### Data extracted from a collection:
_____

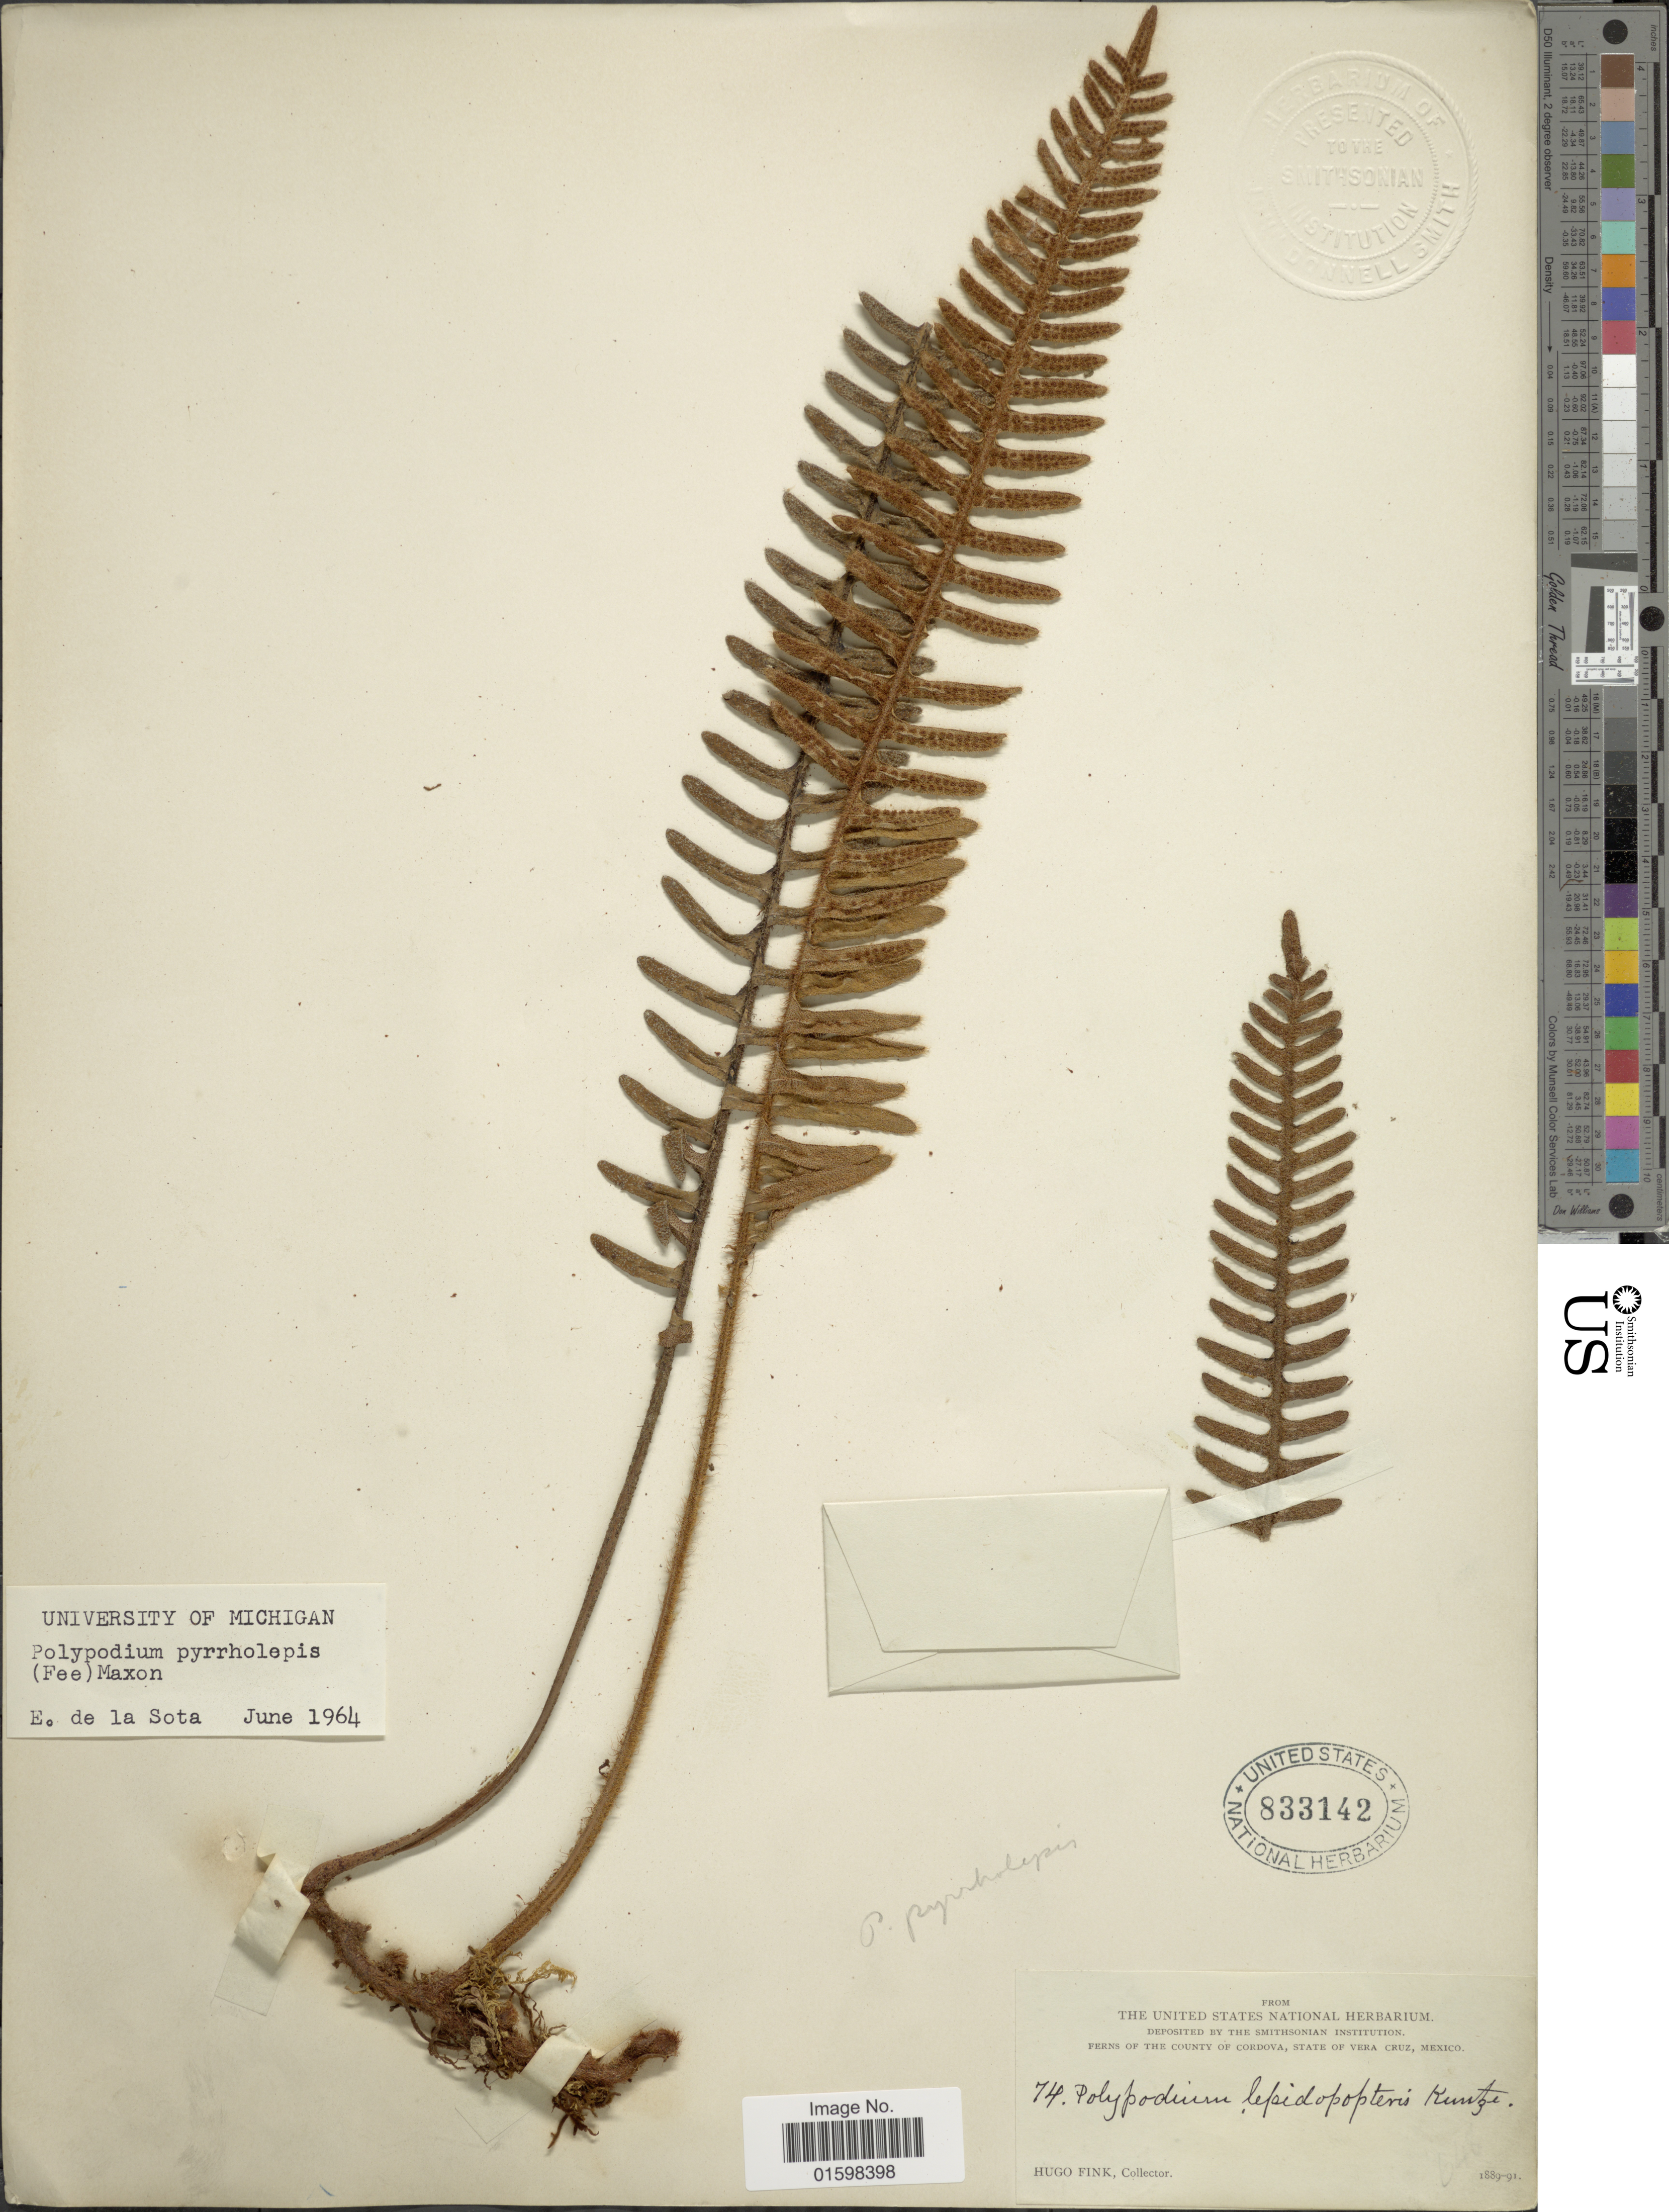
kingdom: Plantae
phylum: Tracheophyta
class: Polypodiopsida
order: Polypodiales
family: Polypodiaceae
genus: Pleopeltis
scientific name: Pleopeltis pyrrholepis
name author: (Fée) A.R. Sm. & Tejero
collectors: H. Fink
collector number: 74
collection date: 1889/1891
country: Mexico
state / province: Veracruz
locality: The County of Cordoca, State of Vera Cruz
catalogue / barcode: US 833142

_____

### WHAT IS EXPECTED:
Extract every line of the material above verbatim, and omit the pictures from your answer.

### RESULT OF THE TASK:
kingdom: Plantae
phylum: Tracheophyta
class: Polypodiopsida
order: Polypodiales
family: Polypodiaceae
genus: Pleopeltis
scientific name: Pleopeltis pyrrholepis
name author: (Fée) A.R. Sm. & Tejero
collectors: H. Fink
collector number: 74
collection date: 1889/1891
country: Mexico
state / province: Veracruz
locality: The County of Cordoca, State of Vera Cruz
catalogue / barcode: US 833142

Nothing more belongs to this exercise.